Set exercise:
Give back the lines from the one containing "family: Geraniaceae" down to the end of the rows, swapping "common name" for "vernacular name" and leaving everything else unchanged. Return only those lines.
-- START OF Data for the task --
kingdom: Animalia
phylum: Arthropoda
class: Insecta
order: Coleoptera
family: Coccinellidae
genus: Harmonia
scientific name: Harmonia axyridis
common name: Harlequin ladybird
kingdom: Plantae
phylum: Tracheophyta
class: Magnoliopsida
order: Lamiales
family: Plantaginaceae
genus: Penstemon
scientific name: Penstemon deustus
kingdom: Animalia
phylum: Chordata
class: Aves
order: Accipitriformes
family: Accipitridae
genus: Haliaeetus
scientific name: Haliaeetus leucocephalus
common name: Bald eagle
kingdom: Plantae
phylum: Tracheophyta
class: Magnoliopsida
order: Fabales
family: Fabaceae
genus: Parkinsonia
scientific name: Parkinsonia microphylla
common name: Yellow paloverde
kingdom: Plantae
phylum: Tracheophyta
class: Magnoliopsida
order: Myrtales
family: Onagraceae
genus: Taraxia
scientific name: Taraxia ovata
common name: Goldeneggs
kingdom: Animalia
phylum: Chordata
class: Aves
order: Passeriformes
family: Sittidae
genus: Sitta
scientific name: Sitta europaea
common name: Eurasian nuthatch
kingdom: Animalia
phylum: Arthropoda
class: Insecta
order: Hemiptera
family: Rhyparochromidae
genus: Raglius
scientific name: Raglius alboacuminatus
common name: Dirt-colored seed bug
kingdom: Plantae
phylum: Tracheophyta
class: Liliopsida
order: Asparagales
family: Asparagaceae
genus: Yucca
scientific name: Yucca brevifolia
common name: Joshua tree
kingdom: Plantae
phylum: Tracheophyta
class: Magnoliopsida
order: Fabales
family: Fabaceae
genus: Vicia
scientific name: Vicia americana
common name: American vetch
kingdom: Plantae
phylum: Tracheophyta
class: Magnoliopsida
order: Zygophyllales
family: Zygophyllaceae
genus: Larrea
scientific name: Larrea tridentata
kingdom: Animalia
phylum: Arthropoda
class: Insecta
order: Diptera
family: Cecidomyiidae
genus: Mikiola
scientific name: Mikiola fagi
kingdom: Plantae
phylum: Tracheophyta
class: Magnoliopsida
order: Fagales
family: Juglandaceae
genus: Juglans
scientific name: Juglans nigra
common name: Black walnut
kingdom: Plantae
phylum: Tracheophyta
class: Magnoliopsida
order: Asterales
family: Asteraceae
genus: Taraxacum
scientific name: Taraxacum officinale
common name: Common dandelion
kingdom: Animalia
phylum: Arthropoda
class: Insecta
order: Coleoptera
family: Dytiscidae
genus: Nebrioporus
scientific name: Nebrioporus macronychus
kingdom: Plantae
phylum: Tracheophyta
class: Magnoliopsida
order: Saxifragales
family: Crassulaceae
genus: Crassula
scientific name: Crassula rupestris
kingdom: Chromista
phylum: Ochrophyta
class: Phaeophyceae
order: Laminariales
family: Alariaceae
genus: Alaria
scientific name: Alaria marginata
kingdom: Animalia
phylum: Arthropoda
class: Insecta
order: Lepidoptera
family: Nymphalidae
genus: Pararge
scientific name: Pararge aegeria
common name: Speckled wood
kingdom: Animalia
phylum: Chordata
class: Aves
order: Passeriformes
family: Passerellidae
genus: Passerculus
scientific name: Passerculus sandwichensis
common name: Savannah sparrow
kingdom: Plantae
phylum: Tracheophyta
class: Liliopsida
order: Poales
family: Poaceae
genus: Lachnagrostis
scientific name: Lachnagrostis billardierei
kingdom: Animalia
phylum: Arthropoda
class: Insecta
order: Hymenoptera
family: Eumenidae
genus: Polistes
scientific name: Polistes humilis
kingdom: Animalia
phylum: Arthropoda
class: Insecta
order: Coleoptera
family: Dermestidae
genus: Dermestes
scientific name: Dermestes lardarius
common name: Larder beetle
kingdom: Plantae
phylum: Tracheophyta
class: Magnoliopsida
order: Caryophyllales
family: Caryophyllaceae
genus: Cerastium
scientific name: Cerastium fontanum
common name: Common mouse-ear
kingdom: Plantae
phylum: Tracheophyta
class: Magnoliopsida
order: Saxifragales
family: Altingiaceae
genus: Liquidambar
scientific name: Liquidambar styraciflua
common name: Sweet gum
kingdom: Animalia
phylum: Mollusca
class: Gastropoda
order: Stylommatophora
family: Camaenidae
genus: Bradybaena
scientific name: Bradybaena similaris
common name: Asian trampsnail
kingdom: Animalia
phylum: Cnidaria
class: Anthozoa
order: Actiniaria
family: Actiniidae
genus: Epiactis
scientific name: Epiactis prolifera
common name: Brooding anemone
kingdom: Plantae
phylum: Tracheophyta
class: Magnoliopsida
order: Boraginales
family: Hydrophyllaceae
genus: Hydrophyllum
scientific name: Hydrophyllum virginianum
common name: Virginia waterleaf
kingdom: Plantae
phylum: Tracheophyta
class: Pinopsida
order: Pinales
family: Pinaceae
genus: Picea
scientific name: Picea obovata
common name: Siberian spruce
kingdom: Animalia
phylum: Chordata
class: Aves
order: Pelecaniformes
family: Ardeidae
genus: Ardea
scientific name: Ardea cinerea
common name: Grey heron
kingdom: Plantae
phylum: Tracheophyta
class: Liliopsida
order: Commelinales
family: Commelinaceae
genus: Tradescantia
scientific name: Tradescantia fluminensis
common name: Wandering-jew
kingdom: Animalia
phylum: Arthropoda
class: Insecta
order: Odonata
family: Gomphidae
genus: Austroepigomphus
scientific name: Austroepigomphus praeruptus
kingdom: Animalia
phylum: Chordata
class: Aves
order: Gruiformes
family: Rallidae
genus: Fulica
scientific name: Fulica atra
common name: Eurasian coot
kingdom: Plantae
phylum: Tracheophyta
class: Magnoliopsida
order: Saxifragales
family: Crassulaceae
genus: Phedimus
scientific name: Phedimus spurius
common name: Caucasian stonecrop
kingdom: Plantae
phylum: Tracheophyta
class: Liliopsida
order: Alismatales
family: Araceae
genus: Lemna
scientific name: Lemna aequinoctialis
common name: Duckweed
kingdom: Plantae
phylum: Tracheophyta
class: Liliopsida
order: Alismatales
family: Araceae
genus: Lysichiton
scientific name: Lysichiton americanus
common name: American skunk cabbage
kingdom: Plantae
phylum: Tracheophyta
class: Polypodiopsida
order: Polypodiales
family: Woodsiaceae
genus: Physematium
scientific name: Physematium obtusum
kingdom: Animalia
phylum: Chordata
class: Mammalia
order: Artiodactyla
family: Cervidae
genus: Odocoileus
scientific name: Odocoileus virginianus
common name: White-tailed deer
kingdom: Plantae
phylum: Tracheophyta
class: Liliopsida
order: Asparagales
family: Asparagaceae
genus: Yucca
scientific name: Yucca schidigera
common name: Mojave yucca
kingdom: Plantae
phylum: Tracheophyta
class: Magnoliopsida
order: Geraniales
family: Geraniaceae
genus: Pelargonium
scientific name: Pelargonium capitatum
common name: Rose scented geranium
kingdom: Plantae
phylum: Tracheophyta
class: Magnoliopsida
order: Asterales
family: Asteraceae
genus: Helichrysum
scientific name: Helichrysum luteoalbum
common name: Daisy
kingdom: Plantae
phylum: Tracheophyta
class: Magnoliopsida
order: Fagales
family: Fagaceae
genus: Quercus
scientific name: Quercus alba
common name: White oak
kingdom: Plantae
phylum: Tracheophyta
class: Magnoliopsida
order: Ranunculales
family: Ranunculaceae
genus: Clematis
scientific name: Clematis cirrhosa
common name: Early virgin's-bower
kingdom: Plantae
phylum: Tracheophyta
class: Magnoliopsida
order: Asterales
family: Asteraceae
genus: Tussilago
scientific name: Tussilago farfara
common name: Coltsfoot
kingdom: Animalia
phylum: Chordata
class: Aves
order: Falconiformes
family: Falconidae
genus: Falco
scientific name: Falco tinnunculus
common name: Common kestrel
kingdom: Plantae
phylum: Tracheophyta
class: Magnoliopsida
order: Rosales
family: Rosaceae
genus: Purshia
-- END OF Data for the task --
Solved problem:
family: Geraniaceae
genus: Pelargonium
scientific name: Pelargonium capitatum
vernacular name: Rose scented geranium
kingdom: Plantae
phylum: Tracheophyta
class: Magnoliopsida
order: Asterales
family: Asteraceae
genus: Helichrysum
scientific name: Helichrysum luteoalbum
vernacular name: Daisy
kingdom: Plantae
phylum: Tracheophyta
class: Magnoliopsida
order: Fagales
family: Fagaceae
genus: Quercus
scientific name: Quercus alba
vernacular name: White oak
kingdom: Plantae
phylum: Tracheophyta
class: Magnoliopsida
order: Ranunculales
family: Ranunculaceae
genus: Clematis
scientific name: Clematis cirrhosa
vernacular name: Early virgin's-bower
kingdom: Plantae
phylum: Tracheophyta
class: Magnoliopsida
order: Asterales
family: Asteraceae
genus: Tussilago
scientific name: Tussilago farfara
vernacular name: Coltsfoot
kingdom: Animalia
phylum: Chordata
class: Aves
order: Falconiformes
family: Falconidae
genus: Falco
scientific name: Falco tinnunculus
vernacular name: Common kestrel
kingdom: Plantae
phylum: Tracheophyta
class: Magnoliopsida
order: Rosales
family: Rosaceae
genus: Purshia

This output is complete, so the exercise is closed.